Thomas Paine: "Common Sense"


Published anonymously by Thomas Paine in January of 1776, Common Sense was an instant best-seller, both in the colonies and in Europe. It went through several editions in Philadelphia, and was republished in all parts of United America. Because of it, Paine became internationally famous.

Common Sense was "by far the most influential tract of the American Revolution....it remains one of the most brilliant pamphlets ever written in the English language."

First and foremost, Common Sense advocated an immediate declaration of independence, postulating a special moral obligation of America to the rest of the world. Not long after publication, the spirit of Paine's argument found resonance in the American Declaration of Independence.

Written at the outset of the Revolution, Common Sense became the leaven for the ferment of the times. It stirred the colonists to strengthen their resolve, resulting in the first successful anti-colonial action in modern history.

Quotes from Thomas Paine, Common Sense (1776):

“As parents, we can have no joy, knowing that this government is not sufficiently lasting to ensure any thing which we may bequeath to posterity: And by a plain method of argument, as we are running the next generation into debt, we ought to do the work of it, otherwise we use them meanly and pitifully.

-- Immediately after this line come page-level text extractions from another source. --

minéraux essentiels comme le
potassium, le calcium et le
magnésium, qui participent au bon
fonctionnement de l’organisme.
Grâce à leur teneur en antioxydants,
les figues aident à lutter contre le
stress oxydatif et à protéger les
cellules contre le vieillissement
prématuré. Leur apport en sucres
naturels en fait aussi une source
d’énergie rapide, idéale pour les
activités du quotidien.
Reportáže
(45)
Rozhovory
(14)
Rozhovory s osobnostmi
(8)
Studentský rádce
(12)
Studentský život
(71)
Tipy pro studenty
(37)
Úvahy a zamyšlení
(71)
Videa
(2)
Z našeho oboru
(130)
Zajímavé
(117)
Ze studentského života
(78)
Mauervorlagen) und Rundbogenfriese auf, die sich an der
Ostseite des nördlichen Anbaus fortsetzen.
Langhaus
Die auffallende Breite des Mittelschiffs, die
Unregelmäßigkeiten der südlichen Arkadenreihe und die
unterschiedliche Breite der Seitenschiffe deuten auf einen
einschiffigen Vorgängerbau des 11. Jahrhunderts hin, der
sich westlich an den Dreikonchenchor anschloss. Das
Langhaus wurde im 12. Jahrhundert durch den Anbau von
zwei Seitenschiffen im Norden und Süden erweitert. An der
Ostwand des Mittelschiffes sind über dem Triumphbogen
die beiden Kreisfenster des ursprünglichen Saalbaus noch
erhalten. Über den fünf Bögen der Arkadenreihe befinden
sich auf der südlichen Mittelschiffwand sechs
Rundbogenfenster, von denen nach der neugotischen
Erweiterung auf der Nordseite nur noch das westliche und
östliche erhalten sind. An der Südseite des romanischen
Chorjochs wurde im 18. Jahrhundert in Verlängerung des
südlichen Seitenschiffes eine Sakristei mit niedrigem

In order to discover the line of our duty rightly, we should take our children in our hand, and fix our station a few years farther into life; that eminence will present a prospect, which a few present fears and prejudices conceal from our sight.”

“Society in every state is a blessing, but government, even in its best state, is but a necessary evil; in its worst state an intolerable one; for when we suffer or are exposed to the same miseries by a government, which we might expect in a country without government, our calamity is heightened by reflecting that we furnish the means by which we suffer.”

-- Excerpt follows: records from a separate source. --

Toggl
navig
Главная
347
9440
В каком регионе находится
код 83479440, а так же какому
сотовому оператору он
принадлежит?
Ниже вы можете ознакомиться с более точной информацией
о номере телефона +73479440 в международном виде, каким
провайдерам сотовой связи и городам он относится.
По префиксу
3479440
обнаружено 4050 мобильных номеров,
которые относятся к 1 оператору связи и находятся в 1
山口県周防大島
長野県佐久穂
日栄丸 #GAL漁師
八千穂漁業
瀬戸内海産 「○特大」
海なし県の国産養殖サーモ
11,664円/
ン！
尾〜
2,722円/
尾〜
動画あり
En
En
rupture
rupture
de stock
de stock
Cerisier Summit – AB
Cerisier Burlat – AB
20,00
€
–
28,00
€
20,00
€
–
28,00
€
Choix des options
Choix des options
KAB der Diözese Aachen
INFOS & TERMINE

“The cause of America is in a great measure the cause of all mankind.”

“The reformation was preceded by the discovery of America, as if the Almighty graciously meant to open a sanctuary to the persecuted in future years, when home should afford neither friendship nor safety.”

“The Sun never shined on a cause of greater worth.”

“We have it in our power to begin the world over again.”

“When we are planning for posterity, we ought to remember that virtue is not hereditary.”